A newly-uncovered form of DDoS attack takes advantage of a well-known, yet still exploitable, security vulnerability in the Universal Plug and Play (UPnP) networking protocol to allow attackers to bypass common methods for detecting their actions.
Attacks are launched from irregular source ports, making it difficult to determine their origin and blacklist the ports in order to protect against future incidents.
The new form of distributed denial-of-service attack has been uncovered and detailed by researchers at security company Imperva, who say it has been used by unknown attackers twice.
The UPnP protocol is commonly used for device discovery, especially so by Internet of Things devices, which use it to find each other and communicate over a local network.
The protocol is still used, despite known issues around poor default settings, lack of authentication, and UPnP-specific remote code execution vulnerabilities, which make the devices vulnerable to attack.
Just like the much-discussed case of easily exploitable IoT devices, most UPnP device vendors prefer focusing on compliance with the protocol and easy delivery, rather than security,” Avishay Zawoznik, security research team leader at Imperva, told ZDNet.
“Many vendors reuse open UPnP server implementations for their devices, not bothering to modify them for a better security performance.”
Examples of problems with the protocol go all the way back to 2001, but the simplicity of using it means it is still widely deployed.

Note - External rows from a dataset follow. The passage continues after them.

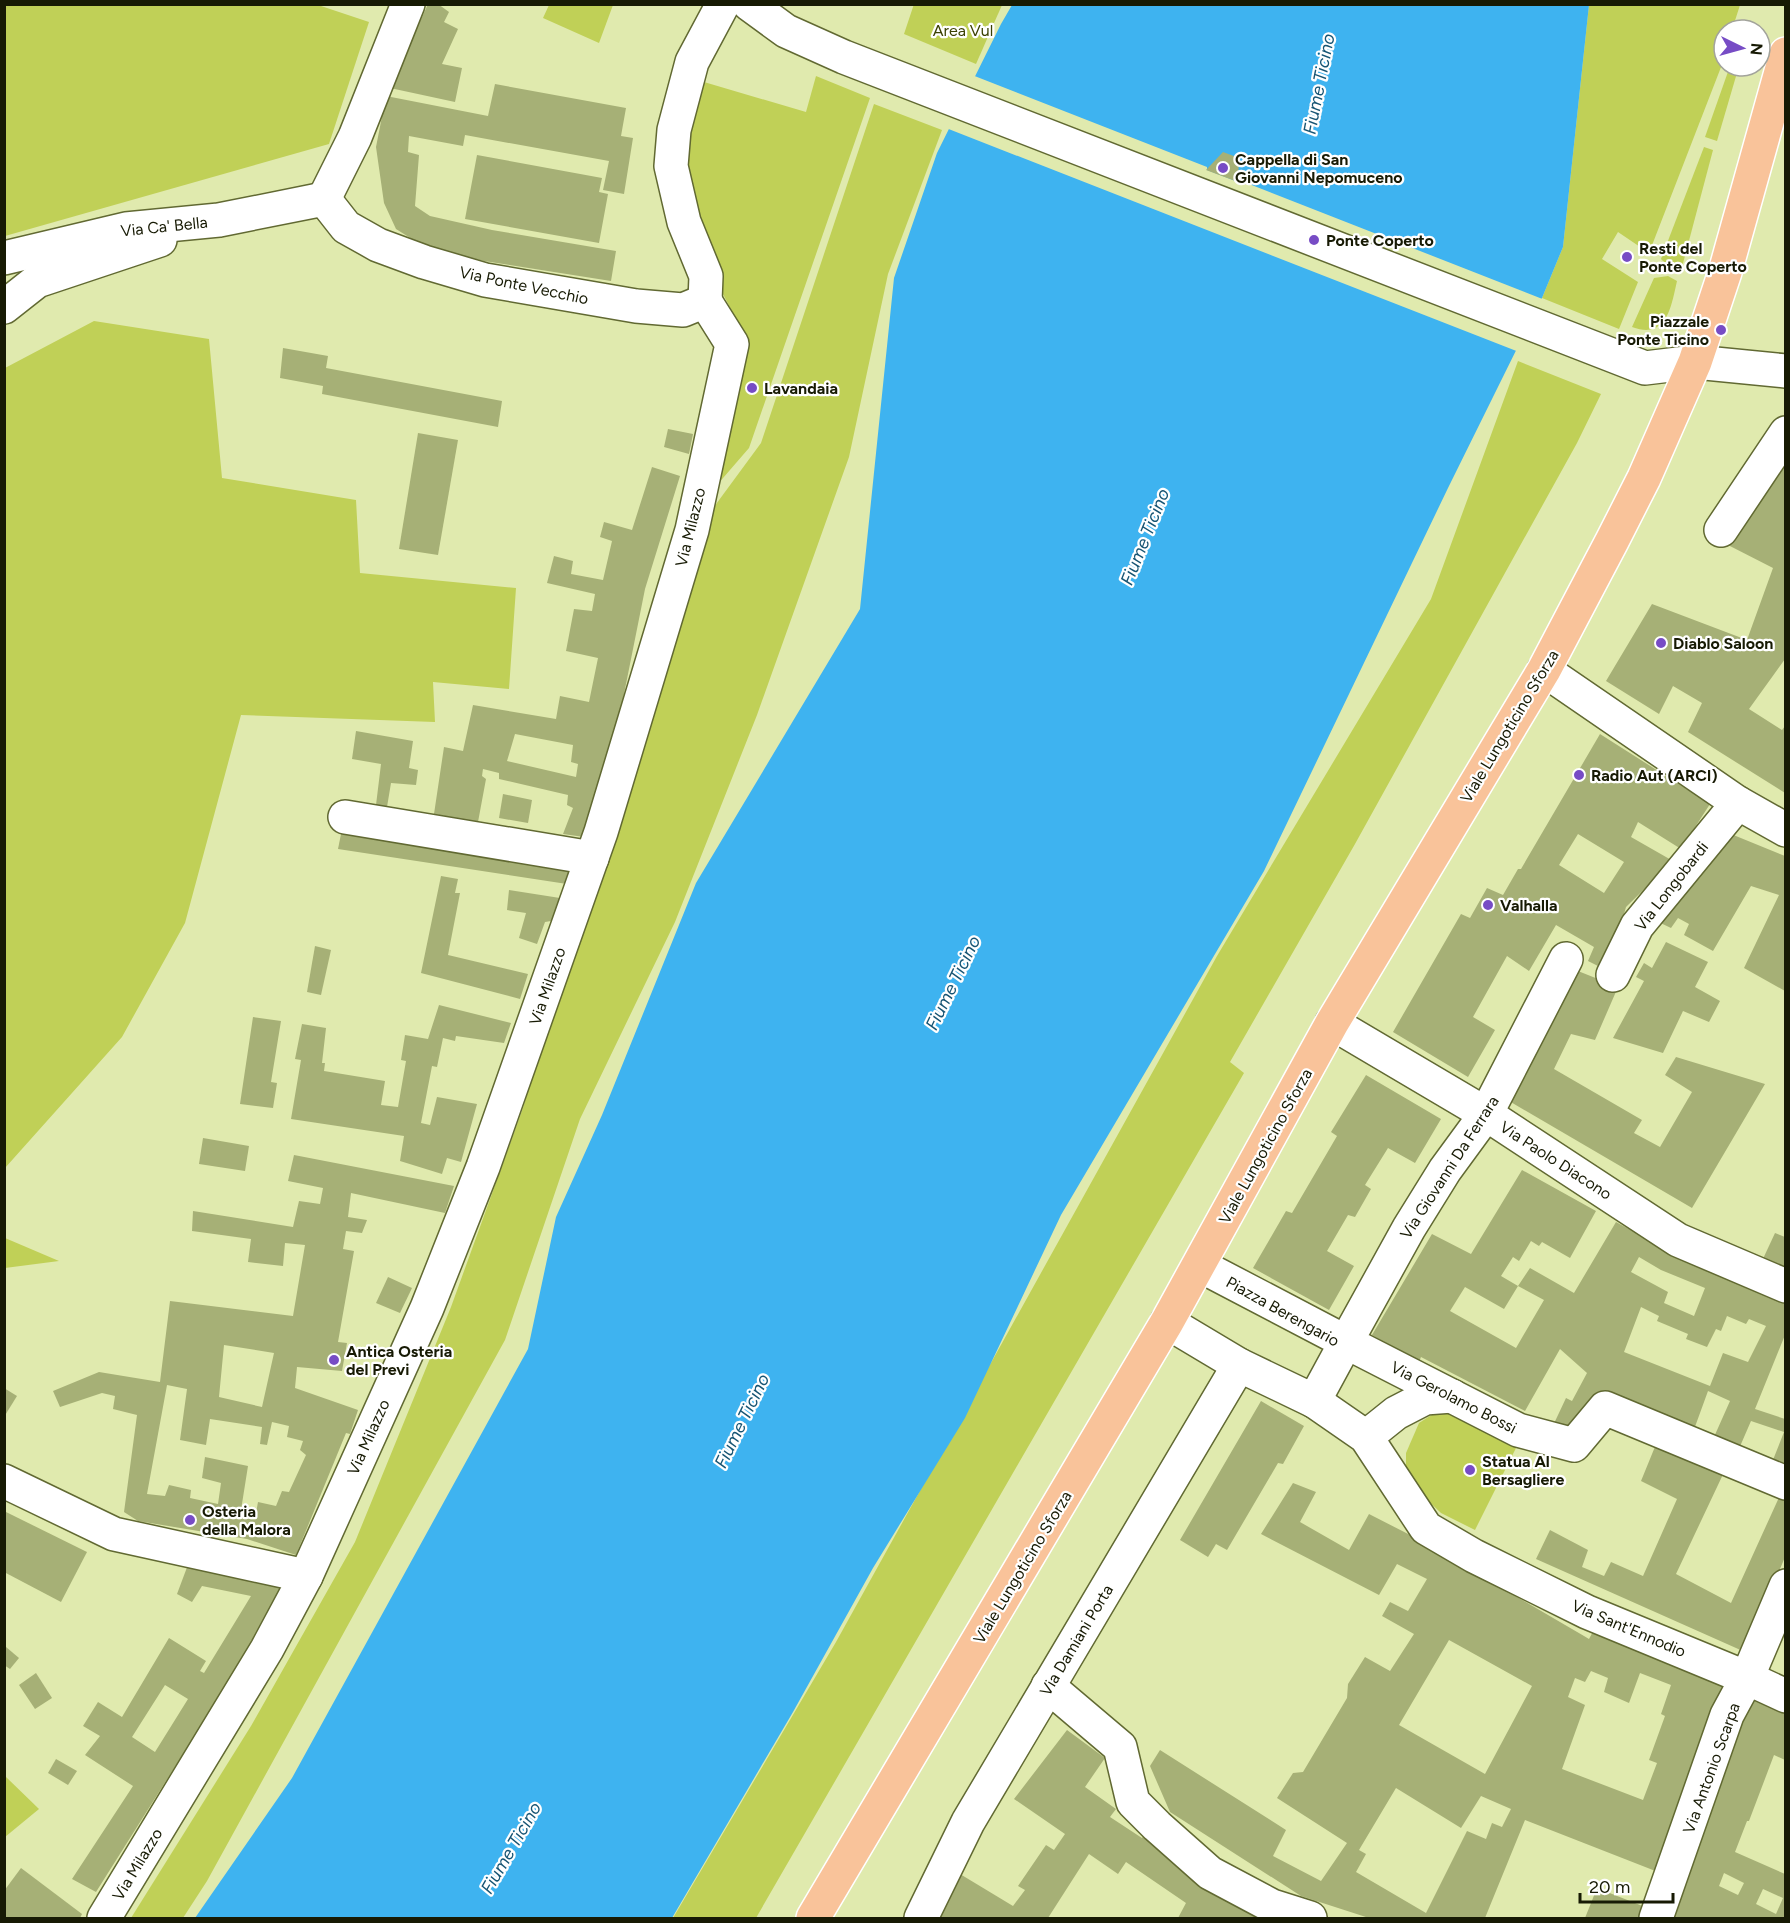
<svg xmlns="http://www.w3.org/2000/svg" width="1790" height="1923" font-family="Figtree,sans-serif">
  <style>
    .green { fill: #c0d057 }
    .water { fill: #3eb3f0 }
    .pier { fill: #e0eaae }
    .building { fill: #a6b076; fill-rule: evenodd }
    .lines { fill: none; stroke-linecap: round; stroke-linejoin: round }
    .minor-casing { stroke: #616932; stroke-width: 36 }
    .major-casing { stroke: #fff; stroke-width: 36 }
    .minor { stroke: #fff; stroke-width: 33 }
    .major { stroke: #f9c39a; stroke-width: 33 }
    .poi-dot { fill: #774cc5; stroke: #fff; stroke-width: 2 }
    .labels { text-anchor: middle; stroke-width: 4.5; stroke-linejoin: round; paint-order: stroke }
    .park-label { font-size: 16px; fill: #3b4103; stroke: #fff }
    .poi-label { font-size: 16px; font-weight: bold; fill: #171a04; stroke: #fff; text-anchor: start }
    .street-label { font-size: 16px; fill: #171a04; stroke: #fff }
    .water-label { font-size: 18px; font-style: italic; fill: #175574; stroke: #fff }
  </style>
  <rect width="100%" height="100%" fill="#e0eaae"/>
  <g class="green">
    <polygon points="914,4 1002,4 1002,5 976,64 904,34"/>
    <polygon points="318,5 369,22 329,144 5,236 5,5"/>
    <polygon points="549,5 549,4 613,5 599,43 543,18"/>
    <polygon points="1589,5 1740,5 1732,30 1724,30 1723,62 1649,253 1618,232 1602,259 1638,282 1619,329 1542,298 1563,247"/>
    <polygon points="1730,66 1739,66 1717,141 1705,137"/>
    <polygon points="816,76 870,98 749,448 704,500 737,321 710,269 677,165 685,113 704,82 806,112"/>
    <polygon points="874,104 942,130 888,274 849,457 757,715 675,922 580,1119 505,1340 207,1881 183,1918 131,1918 251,1726 355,1542 451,1307 523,1108 588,895 711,511 761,443"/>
    <polygon points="1704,147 1713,150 1681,271 1671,269 1661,259"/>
    <path d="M1668,276L1677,281C1671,307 1667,340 1632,327L1654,278Z"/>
    <polygon points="94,321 209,339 222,478 356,500 360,573 516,588 509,689 433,682 435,722 241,715 185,923 122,1037 5,1168 5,368"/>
    <polygon points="1518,361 1601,394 1577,443 1355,844 1230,1062 1244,1073 756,1918 673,1918 836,1642 1217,956 1431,599"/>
    <polygon points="4,1238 5,1238 59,1261 5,1268"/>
    <polygon points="1449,1410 1519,1442 1475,1530 1441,1513 1421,1494 1406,1470 1406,1453 1419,1423 1433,1414"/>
    <polygon points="5,1776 39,1809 5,1837 4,1837"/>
  </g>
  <polygon class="water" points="1012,5 1589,5 1563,247 1542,298 1448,488 1264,871 1061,1215 965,1418 873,1568 793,1712 672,1918 195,1918 292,1778 528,1349 556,1217 602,1115 696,883 860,609 894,278 937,153 1001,24"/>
  <polygon class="pier" points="972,75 1207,167 1207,170 1238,182 1239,180 1545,300 1519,352 946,128"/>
  <g class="building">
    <polygon points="428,4 438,4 449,12 444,22 458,29 442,64 462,68 455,102 390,88"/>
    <polygon points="495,84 626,108 621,136 633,138 624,194 603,190 609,161 465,135 463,146 409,136 408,152 419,155 415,206 430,216 492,230 616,251 611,281 484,261 423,246 396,229 384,203 376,147 386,96 488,116"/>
    <polygon points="1223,152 1239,158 1238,182 1206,170"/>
    <polygon points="477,155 602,178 599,192 608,194 599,243 465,219"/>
    <polygon points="283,348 328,356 326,368 502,401 498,427 322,394 323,386 280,378"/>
    <polygon points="668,429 693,434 689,454 664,447"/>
    <polygon points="418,433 458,440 438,555 399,549"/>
    <polygon points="1785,448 1785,659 1749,709 1782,730 1785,726 1785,793 1688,732 1702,703 1673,686 1659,714 1606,681 1652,604 1747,640 1773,568 1726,544"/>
    <path d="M652,467L680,476L645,589L606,784L584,837L563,834L573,808L567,805L568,795L499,779V773L483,769L482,776L486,779L478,822L434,814L444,747L463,751L473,705L556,719L560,696L589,702L598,658L566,651L574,609L592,611L595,594L547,583L554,556L573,561L571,574L603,580L612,541L600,537L604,522L632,530ZM515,734L573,745L571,762L578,764L576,777L507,761Z"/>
    <polygon points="356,731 413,741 409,768 418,770 416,785 391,783 387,807 376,805 381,764 352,759"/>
    <path d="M1600,734L1710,804L1681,849L1638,822L1631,837L1673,861L1626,907L1619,932L1600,967L1588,961L1594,947L1556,925L1529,971L1507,956L1473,1017L1495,1030L1468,1077L1393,1032L1461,914L1470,918L1487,888L1503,895L1518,869H1521ZM1578,834L1624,862L1604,893L1559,865Z"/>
    <polygon points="503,794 532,800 528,823 499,818"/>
    <polygon points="343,824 570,858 567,884 338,849"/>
    <polygon points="1731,834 1785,856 1785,991 1744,968 1779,895 1751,886 1713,951 1684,935 1689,924 1678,918 1671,928 1650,918"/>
    <polygon points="441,876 458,879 455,893 460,893 448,955 528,974 520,999 421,973"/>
    <polygon points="509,890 560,898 551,921 545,922 537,944 519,938 526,913 507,910"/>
    <polygon points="1666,942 1708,962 1695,987 1720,1001 1709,1022 1683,1011 1663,1053 1613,1038 1644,981 1636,977 1644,963 1652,968"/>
    <polygon points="315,946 331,950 321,995 307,992"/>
    <polygon points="1578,971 1618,987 1595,1040 1571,1034 1554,1069 1642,1120 1634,1133 1660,1147 1692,1092 1665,1075 1676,1057 1765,1084 1692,1208 1509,1101 1550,1028 1546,1027"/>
    <polygon points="439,1005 511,1023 504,1043 456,1036 455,1041 443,1038 437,1067 432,1066 421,1123 430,1125 437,1097 477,1104 461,1162 447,1158 442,1174 400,1161 404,1136 291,1119 301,1060 295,1059 302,1024 326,1028 322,1063 325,1063 324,1071 385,1081 381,1105 398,1107 406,1061 401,1060 405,1035 428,1039"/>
    <polygon points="253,1017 281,1021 271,1082 277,1083 273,1108 240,1104"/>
    <polygon points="1366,1075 1441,1119 1415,1163 1388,1148 1365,1185 1371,1189 1355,1217 1348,1215 1327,1251 1354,1266 1329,1310 1253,1268 1286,1211 1292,1213 1337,1136 1331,1132"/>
    <polygon points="203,1138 249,1146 245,1171 199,1164"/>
    <path d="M294,1155L454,1186L445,1213L351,1193L348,1217L367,1220L362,1233L346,1231L343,1249L354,1251L338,1342L347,1343L342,1371L297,1367L295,1388L358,1410L350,1434L346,1433L296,1555L247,1539L138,1521L124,1512L137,1415L113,1409L115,1396L102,1393L60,1407L53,1391L99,1372L160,1382L170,1301L293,1316L305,1245L285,1243L283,1266L248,1262L251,1239L192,1231L193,1211L293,1227L299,1201L320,1204L323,1188L288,1181ZM224,1345L274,1353L262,1407L219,1397ZM167,1385L187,1389L180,1440L206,1445L210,1419L262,1427L260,1444L267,1445L272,1422L289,1426L287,1437L303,1441L300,1450L306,1455L289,1492L282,1491L276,1506L258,1502L256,1513L241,1510L248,1466L205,1457L202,1478L221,1483L218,1504L190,1498L191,1490L169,1485L165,1496L147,1494Z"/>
    <path d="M1522,1170L1596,1211L1570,1258L1542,1242L1539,1246L1531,1241L1519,1261L1513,1257L1501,1276L1518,1286L1504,1309L1465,1287L1450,1311L1516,1348L1544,1300L1518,1286L1530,1268L1574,1293L1616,1222L1638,1234L1640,1229L1785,1299V1335L1755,1409L1785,1419V1477L1769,1470L1784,1432L1751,1421L1738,1451L1714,1437L1730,1401L1708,1391L1692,1435L1600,1398L1568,1441L1550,1432L1566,1398L1572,1401L1587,1373L1560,1349L1525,1411L1421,1357L1419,1362L1372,1335L1432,1234L1471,1254ZM1639,1257L1661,1270L1705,1288L1694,1316L1664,1303L1668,1292L1631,1272ZM1641,1307L1659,1316L1657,1321L1688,1334L1686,1339L1707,1347L1716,1329L1721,1331L1727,1316L1746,1324L1749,1319L1766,1326L1748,1362L1723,1353L1710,1386L1624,1352Z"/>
    <polygon points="1775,1233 1785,1237 1785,1273 1762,1261"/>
    <polygon points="388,1277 412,1288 400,1313 376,1303"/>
    <polygon points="4,1388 17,1396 4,1417"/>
    <polygon points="1261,1401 1304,1426 1283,1464 1278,1463 1227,1550 1216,1544 1208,1557 1180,1540"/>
    <polygon points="1661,1432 1726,1468 1676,1574 1731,1603 1781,1493 1785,1494 1785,1557 1745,1652 1536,1559 1550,1530 1588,1550 1582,1567 1604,1576 1611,1562 1643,1576 1677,1499 1641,1481"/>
    <path d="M1293,1483L1316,1492L1300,1522L1349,1550L1369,1514L1414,1537L1584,1636L1589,1639L1597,1624L1728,1681L1658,1872L1525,1820L1485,1918H1369L1301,1896L1170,1812L1150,1766L1160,1750L1286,1830L1273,1856L1321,1881L1347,1843L1277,1798L1293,1773L1303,1772L1347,1698L1348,1684L1365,1657L1390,1671L1414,1634L1382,1616L1390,1602L1408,1611L1427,1579L1397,1564L1379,1595L1261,1534ZM1449,1640L1532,1686L1485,1774L1399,1725ZM1591,1671L1608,1678L1604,1692L1629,1703L1640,1673L1671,1685L1661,1714L1665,1716L1649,1760L1657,1763L1643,1800L1562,1769L1585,1705L1568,1697L1575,1678L1585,1682ZM1396,1788L1461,1828L1481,1796L1511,1809L1502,1827L1492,1823L1486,1839L1467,1831L1426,1913L1356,1872L1366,1854L1359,1850Z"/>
    <polygon points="4,1511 87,1552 61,1602 4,1572"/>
    <path d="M189,1562L282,1587L229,1681L96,1892L72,1879L133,1786L85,1755L100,1736L83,1726L98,1702L122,1717L169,1638L206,1661L200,1671L204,1673L251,1596L202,1586L192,1602L177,1594ZM165,1685L188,1699L155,1752L132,1737Z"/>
    <polygon points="6,1647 19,1658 10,1669 4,1665"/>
    <polygon points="36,1673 52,1698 35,1709 19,1685"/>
    <path d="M1753,1689L1785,1704V1760L1774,1755L1749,1821H1747L1735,1852L1785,1874V1918H1668ZM1724,1873L1744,1883L1738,1895L1719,1886ZM1763,1889L1783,1898L1776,1914L1756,1904Z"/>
    <polygon points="1067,1730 1105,1758 1085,1787 1116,1809 1110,1817 1142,1838 1146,1832 1281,1918 1178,1918 1186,1903 1126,1862 1118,1874 1089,1854 1048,1918 938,1918 960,1874 1013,1906 1025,1890 1018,1886 1046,1845 1054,1850 1065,1834 1014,1799"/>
    <polygon points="56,1759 77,1771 68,1785 48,1773"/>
    <polygon points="21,1868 82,1914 80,1918 4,1918 4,1891"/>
    <polygon points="1597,1888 1645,1907 1640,1918 1585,1918"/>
  </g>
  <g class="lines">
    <g class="minor-casing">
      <g id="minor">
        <polyline points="749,4 786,31 844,57 1645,368 1695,362 1786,371"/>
        <polyline points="324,199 346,227 378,245 424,262 485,280 636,306 683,310 705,301"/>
        <polyline points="324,199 355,137 408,4"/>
        <polyline points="4,258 126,229 219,220 324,199"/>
        <polyline points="705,301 706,276 684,222 671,166 674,130 692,62 723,4"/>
        <polyline points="4,307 37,281 160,240"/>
        <polyline points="1721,530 1786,433"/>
        <polyline points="1544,670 1738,803 1786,830"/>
        <polyline points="345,817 592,858"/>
        <polyline points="1566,959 1486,1114 1445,1170 1409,1228 1346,1342 1518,1430 1574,1445 1605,1408 1786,1483"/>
        <polyline points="1613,975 1637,926 1738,803"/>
        <polyline points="1332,1023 1486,1114 1678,1240 1786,1286"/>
        <polyline points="1167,1322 1239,1365 1314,1401 1346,1342 1199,1265"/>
        <polyline points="1314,1401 1366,1437 1426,1528 1474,1556 1587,1612 1747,1678 1786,1696"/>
        <polyline points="1366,1437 1396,1413 1425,1398 1452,1396"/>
        <polyline points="4,1481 114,1534 306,1576"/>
        <polyline points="1048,1686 1120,1747 1133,1802 1157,1826 1210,1873 1272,1906 1310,1918"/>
        <polyline points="104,1918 267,1649 306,1576 427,1308 483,1167 601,832 692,530 732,344 705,301"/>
        <polyline points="921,1918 968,1822 1239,1365"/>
        <polyline points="1656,1918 1727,1715 1747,1678 1786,1586"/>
      </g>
    </g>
    <g class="major-casing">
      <polyline id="major" points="813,1918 1167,1322 1332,1023 1544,670 1612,541 1644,478 1695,362 1725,272 1786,54"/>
    </g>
    <use href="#minor" class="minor"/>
    <use href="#major" class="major"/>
  </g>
  <g class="poi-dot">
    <circle cx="1223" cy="168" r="6"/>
    <circle cx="1314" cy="240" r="6"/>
    <circle cx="1627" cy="257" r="6"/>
    <circle cx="1721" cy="330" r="6"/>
    <circle cx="752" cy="388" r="6"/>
    <circle cx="1661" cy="643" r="6"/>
    <circle cx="1579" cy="775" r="6"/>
    <circle cx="1488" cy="905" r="6"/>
    <circle cx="334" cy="1360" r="6"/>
    <circle cx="1470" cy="1470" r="6"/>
    <circle cx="190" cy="1520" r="6"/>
  </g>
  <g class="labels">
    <g class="park-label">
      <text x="963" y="36">Area Vul</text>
    </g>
    <g class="poi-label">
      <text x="1235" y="165">Cappella di San<tspan x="1235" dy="18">Giovanni Nepomuceno</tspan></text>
      <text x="1326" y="246">Ponte Coperto</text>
      <text x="1639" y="254">Resti del<tspan x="1639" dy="18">Ponte Coperto</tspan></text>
      <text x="1709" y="327" text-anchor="end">Piazzale<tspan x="1709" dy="18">Ponte Ticino</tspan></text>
      <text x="764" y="394">Lavandaia</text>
      <text x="1673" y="649">Diablo Saloon</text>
      <text x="1591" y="781">Radio Aut (ARCI)</text>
      <text x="1500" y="911">Valhalla</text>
      <text x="346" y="1357">Antica Osteria<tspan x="346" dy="18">del Previ</tspan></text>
      <text x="1482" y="1467">Statua Al<tspan x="1482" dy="18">Bersagliere</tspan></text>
      <text x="202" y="1517">Osteria<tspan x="202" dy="18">della Malora</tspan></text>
    </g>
    <g class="street-label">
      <text transform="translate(164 226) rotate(-6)" y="6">Via Ca' Bella</text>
      <text transform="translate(524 285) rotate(12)" y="6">Via Ponte Vecchio</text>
      <text transform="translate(690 527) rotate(-76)" y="6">Via Milazzo</text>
      <text transform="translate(1509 726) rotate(-59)" y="6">Viale Lungoticino Sforza</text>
      <text transform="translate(1671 886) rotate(-52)" y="6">Via Longobardi</text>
      <text transform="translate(547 986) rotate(-71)" y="6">Via Milazzo</text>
      <text transform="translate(1265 1146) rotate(-61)" y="6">Viale Lungoticino Sforza</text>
      <text transform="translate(1556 1160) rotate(33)" y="6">Via Paolo Diacono</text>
      <text transform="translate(1449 1167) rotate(-57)" y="6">Via Giovanni Da Ferrara</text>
      <text transform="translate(1283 1311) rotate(29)" y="6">Piazza Berengario</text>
      <text transform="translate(1454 1397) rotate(27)" y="6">Via Gerolamo Bossi</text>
      <text transform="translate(368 1437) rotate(-66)" y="6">Via Milazzo</text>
      <text transform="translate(1022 1567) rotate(-59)" y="6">Viale Lungoticino Sforza</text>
      <text transform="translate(1629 1628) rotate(23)" y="6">Via Sant'Ennodio</text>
      <text transform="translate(1076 1640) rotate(-59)" y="6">Via Damiani Porta</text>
      <text transform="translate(1711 1768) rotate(-70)" y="6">Via Antonio Scarpa</text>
      <text transform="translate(137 1864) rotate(-59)" y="6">Via Milazzo</text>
    </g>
    <g class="water-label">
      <text transform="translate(1319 84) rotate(-79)" y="6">Fiume Ticino</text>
      <text transform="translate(1145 537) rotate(-68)" y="6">Fiume Ticino</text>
      <text transform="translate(953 983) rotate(-64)" y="6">Fiume Ticino</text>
      <text transform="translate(742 1421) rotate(-64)" y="6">Fiume Ticino</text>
      <text transform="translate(511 1848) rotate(-60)" y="6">Fiume Ticino</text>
    </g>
  </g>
  <rect width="1790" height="1923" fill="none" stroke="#171a04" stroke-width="12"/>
  <g transform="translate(1742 48) rotate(95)"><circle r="28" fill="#ffffff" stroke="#a2a39b" stroke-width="1.5"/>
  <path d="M0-4.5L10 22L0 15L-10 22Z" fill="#774cc5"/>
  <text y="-9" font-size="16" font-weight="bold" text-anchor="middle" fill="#171a04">N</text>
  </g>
  <path d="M1580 1893v9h93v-9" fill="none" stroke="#171a04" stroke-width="3"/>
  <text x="1589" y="1893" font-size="18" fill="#171a04" stroke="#ffffff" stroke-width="4.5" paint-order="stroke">20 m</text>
</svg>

However, Imperva researchers claim the discovery of how it can be used to make DDoS attacks more difficult to attack could mean widespread problems.
“We have discovered a new DDoS attack technique, which uses known vulnerabilities, and has the potential to put any company with an online presence at risk of attack,” said Zawoznik.
Researchers first noticed something was new during a Simple Service Discovery Protocol (SSDP) attack in April. This type of botnet tends to be small and spoofs their victim’s IP addresses in order to query common internet connected devices such as routers, printers and access points.
While most of the attacks were arriving from the usual SSDP port number of 1900, around 12 percent of payloads were arriving from randomised source ports. Imperva investigated and found that a UPnP-integrated attack method could be used to hide source port information.
Attackers could easily find devices to take advantage of by using the Shodan IoT search engine — researchers found over 1.3 million devices which could be exploitable, especially if the attacker used scripts to automate discovery.
In order to not fall victim to this, businesses “should come up with a DDoS protection that is based on the packet payloads, rather than source ports only,” said Zawoznik.
However, researchers note that there is a relatively simple way to protect systems from this and other UNPnP exploits: just block the device from being remotely accessible, because in the vast majority of cases, they note, “it serves no useful function or has any benefit for device users”.